*Problem:*
Counting every line in the entries below where the word "left" occurs, report how many there are. Give only that number.

*Working data:*
▬▬▬▬▬▬
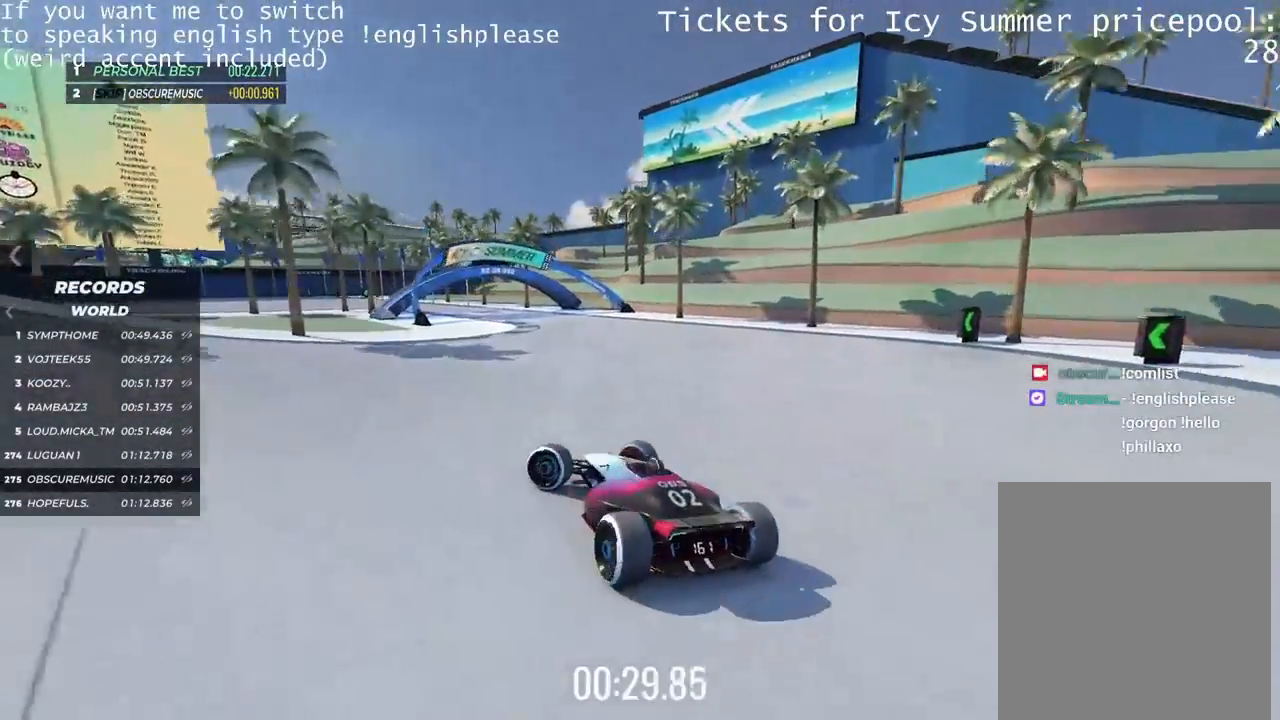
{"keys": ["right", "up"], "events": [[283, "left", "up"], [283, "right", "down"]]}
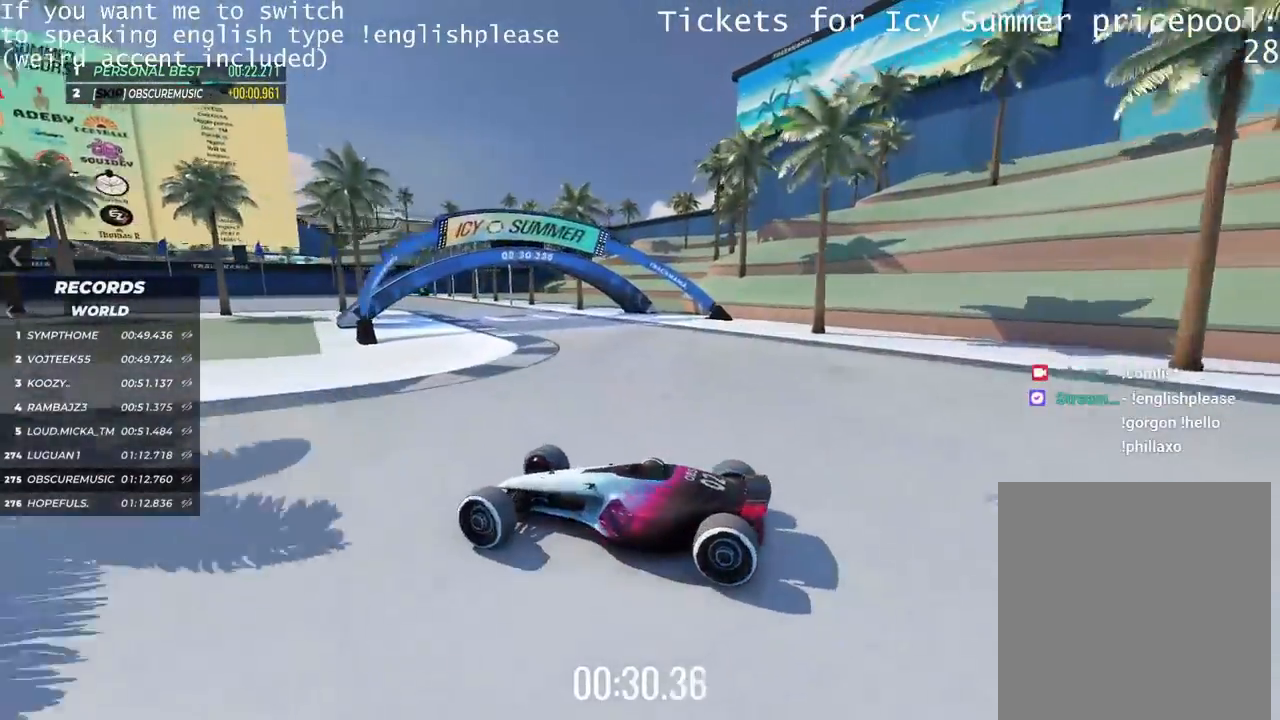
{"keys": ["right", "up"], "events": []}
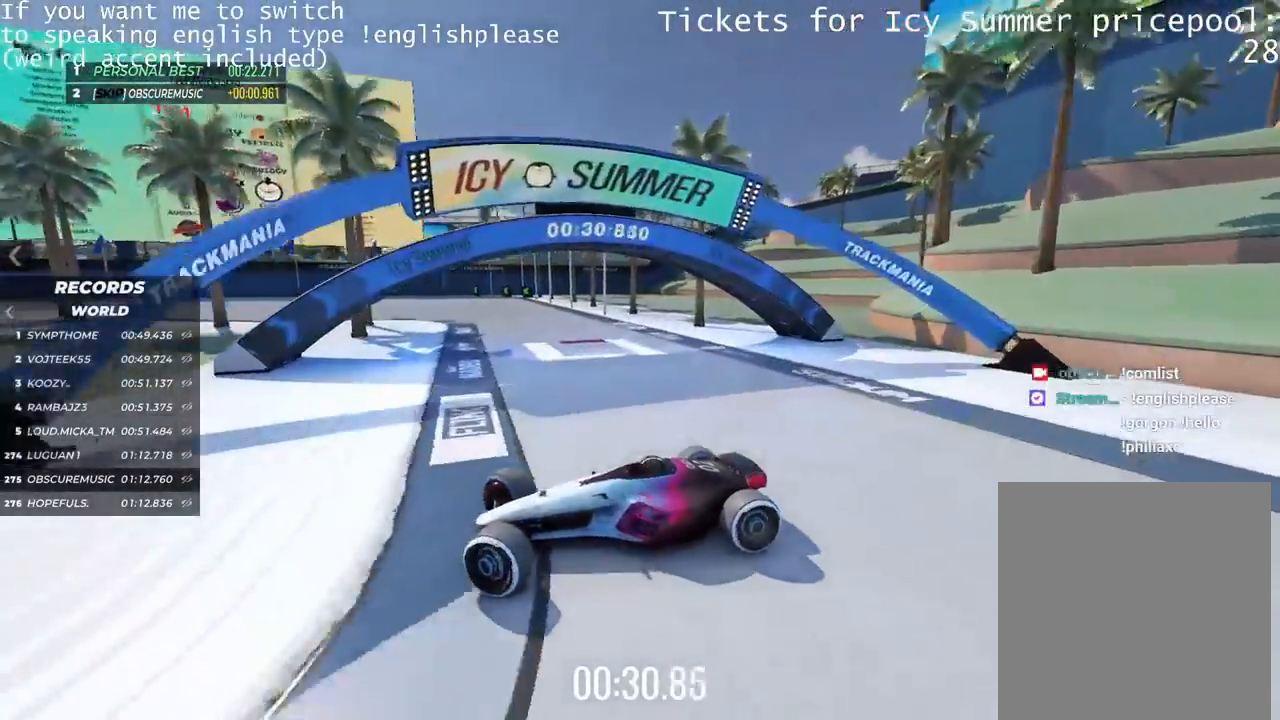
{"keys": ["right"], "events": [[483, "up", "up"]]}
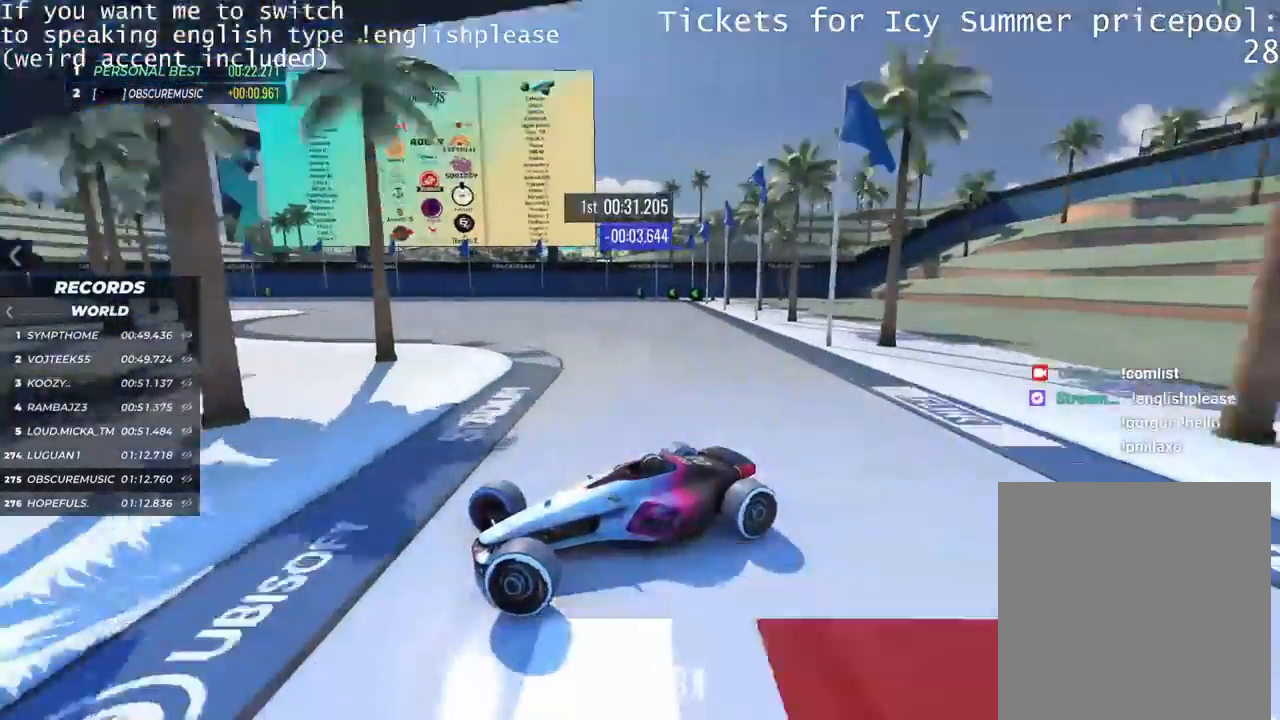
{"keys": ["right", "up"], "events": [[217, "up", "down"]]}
▬▬▬▬▬▬
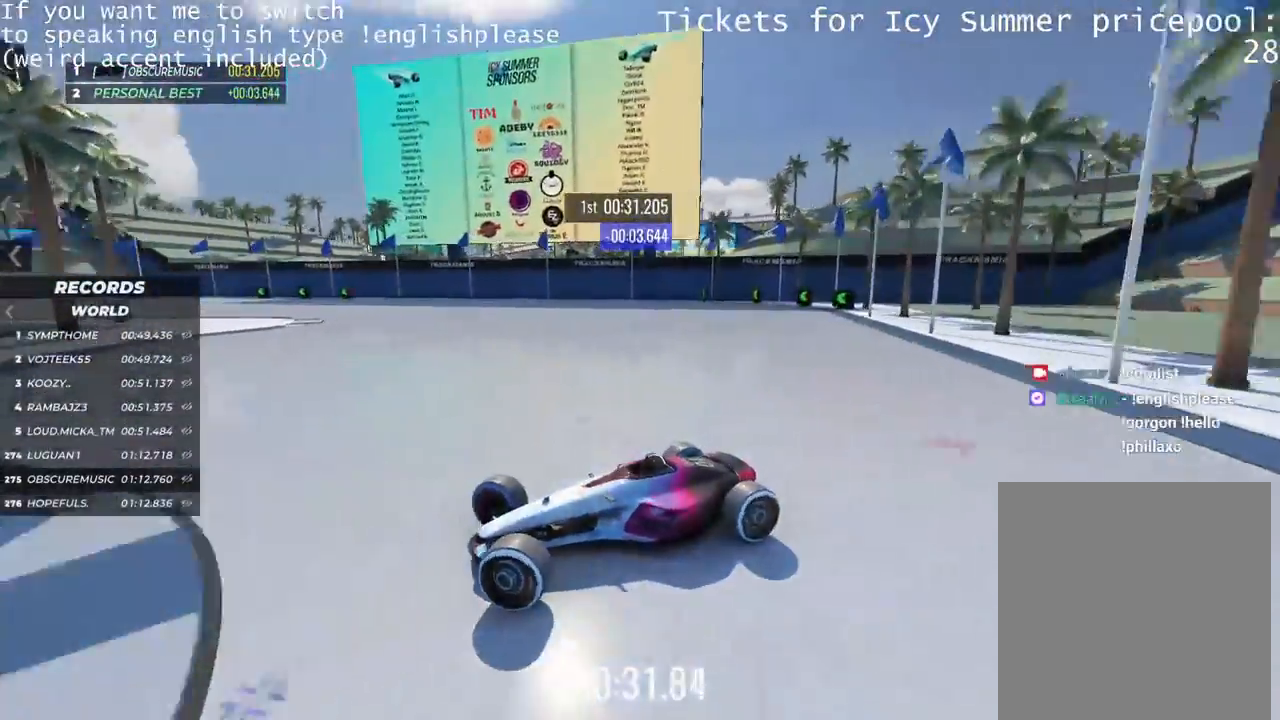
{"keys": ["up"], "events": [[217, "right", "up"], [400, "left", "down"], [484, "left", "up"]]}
▬▬▬▬▬▬
*Solved exercise:*
2